People Who Died: Prince by Curtis McCrary

Prince

When a colleague texted me on the morning of April 21 about something work-related, he casually and rather ungently appended "Prince died btw" to our exchange as though it was almost trivial. That was kind of a dick move, Ryan. Like, "oh btw God is dead and everything you've ever cared about is ruined TTYL."

It was so unbelievable that it had little impact at first. Couldn't possibly be true, did not compute, etc. And then as this fact wormed its cruel way into my reality, I started crying. The impossibly ageless, elfin, and saintly Prince Rogers Nelson was with us no more.

Prince and his music left the deepest ruts on my developing adolescent psyche, and that informed the rest of my development as a human being in profound ways. He was living proof that masculinity could be adorned with lace, that appreciation of and respect for women was a higher calling, that if you were funky enough, you could be the world's second most well-known Jehovah's Witness, with all its baggage and odd beliefs, and people would be amused rather than put off (not that that particular knowledge was all that useful).

I first recall hearing him on the radio in 1981, when I was 9 or 10, in the 1999 era.

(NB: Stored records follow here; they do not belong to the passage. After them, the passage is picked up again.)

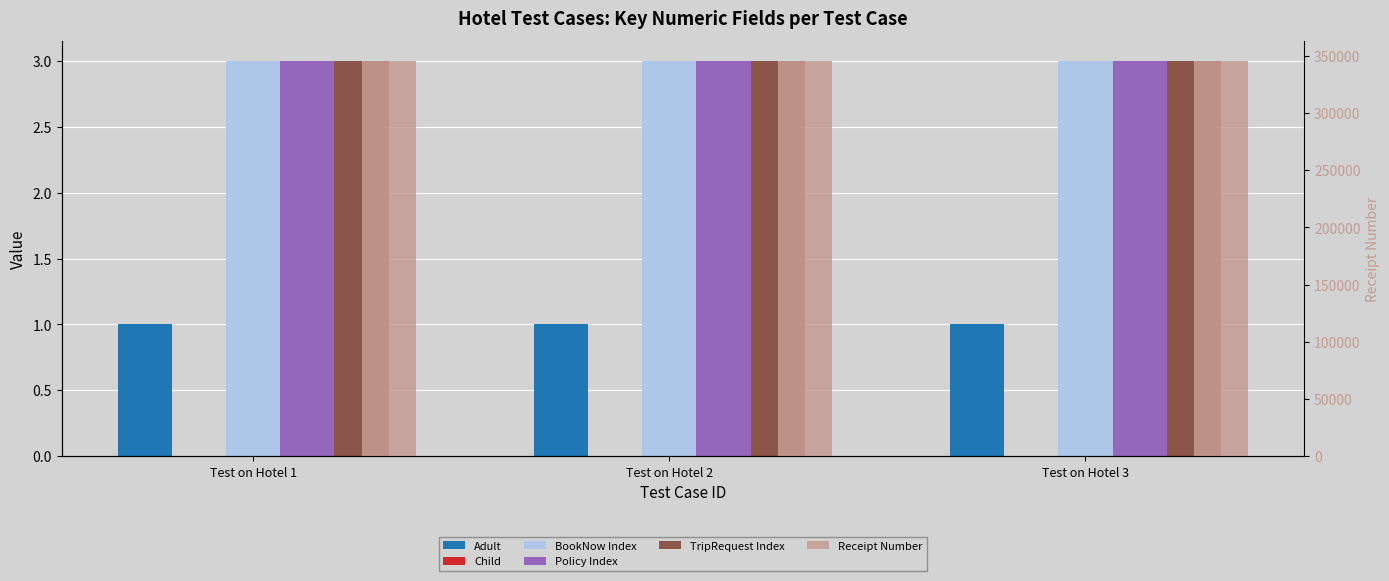

What is the value of the TripRequest Index bar at the 2nd from the left?

3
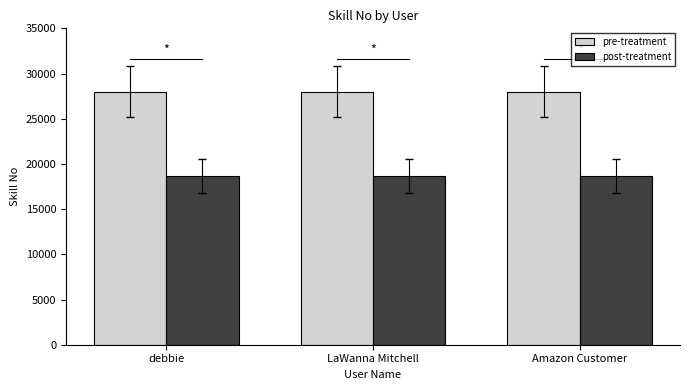

The value of post-treatment at LaWanna Mitchell is 26965.5. True or false?

False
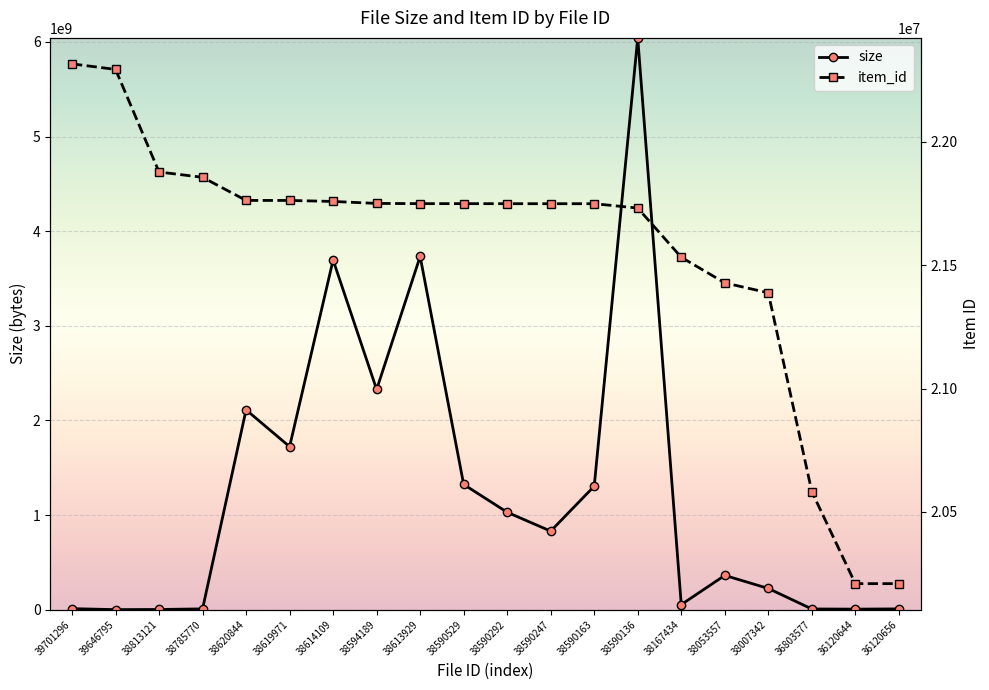

True or false: item_id and size intersect in this chart.

True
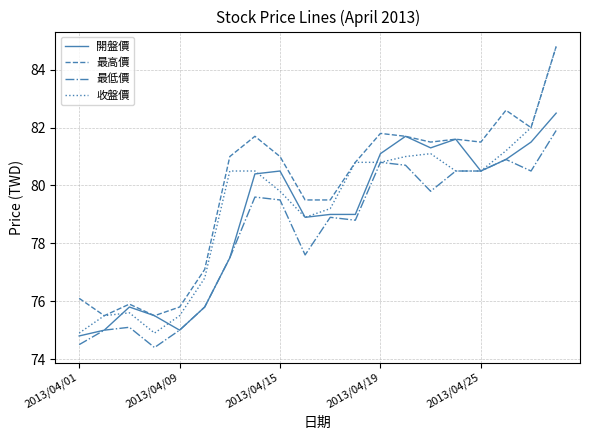

Which series has the largest total across all categories?

最高價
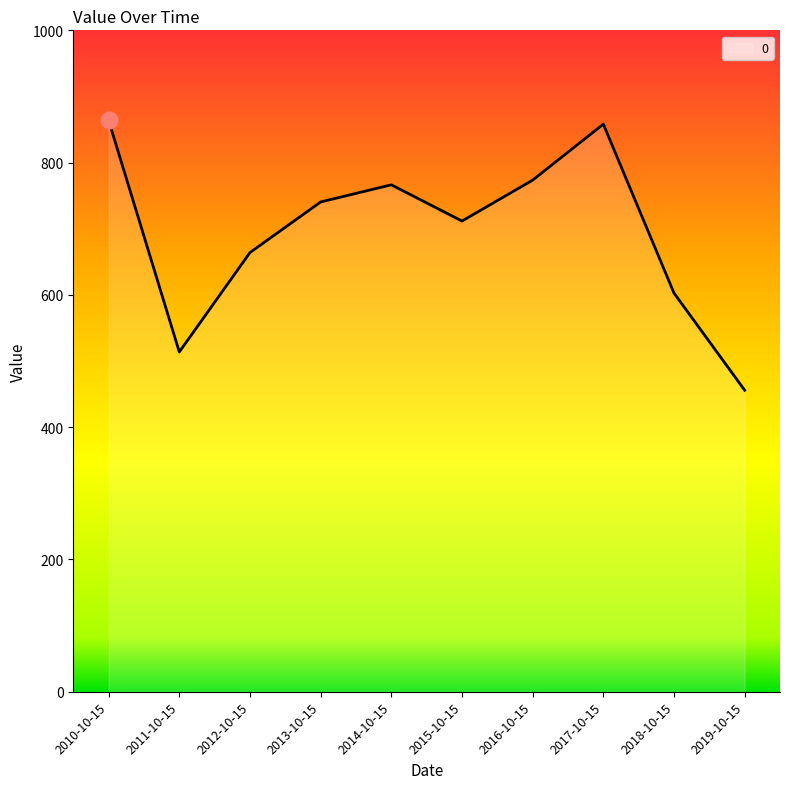

Reading left to right, transcribe all the data shown in this chart.

863.9	513.7	664.0	740.5	766.4	711.7	773.5	858.1	602.7	455.8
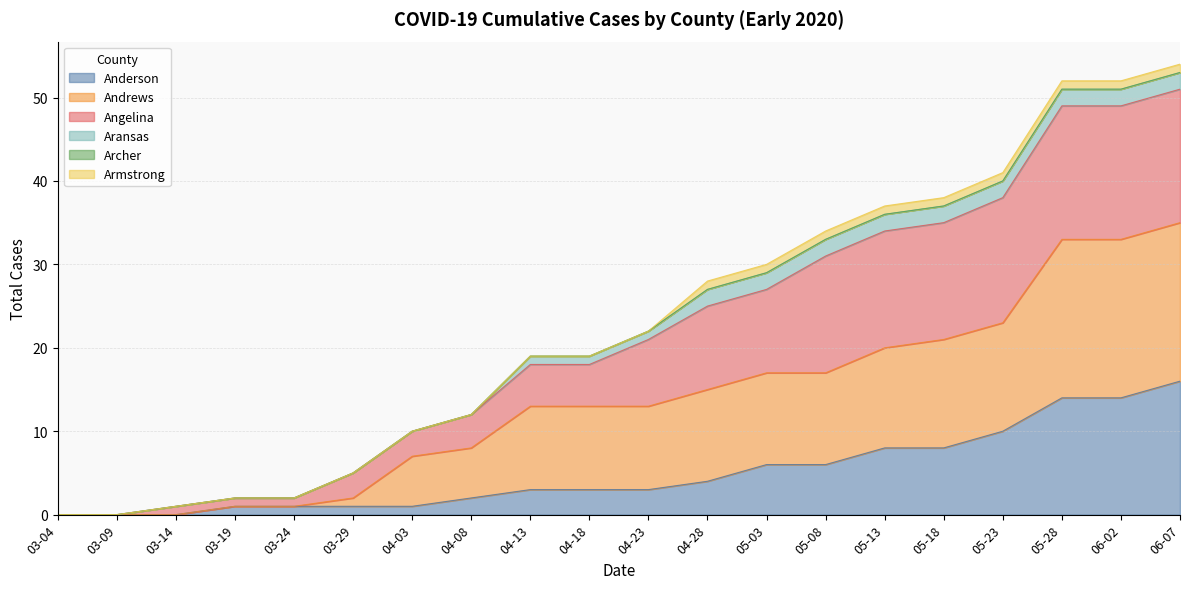

What is the maximum value for Anderson?

16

Certain lyrics stood out, like the "Little Red Corvette" line about how she had a pocket full of horses, and Trojans, some of them used. Scandalous to my fifth-grade mind, and in hindsight, totally gross. His long career had started years before, but all that was just prelude to his magnum opus, Purple Rain. For that film and album to arrive as it did at the cusp of my adolescence ensured the kind of foundational cultural imprinting that you never move on from—I knew very few things as a boy of 13, but I knew for absolute certain that I loved Prince, and that would never change.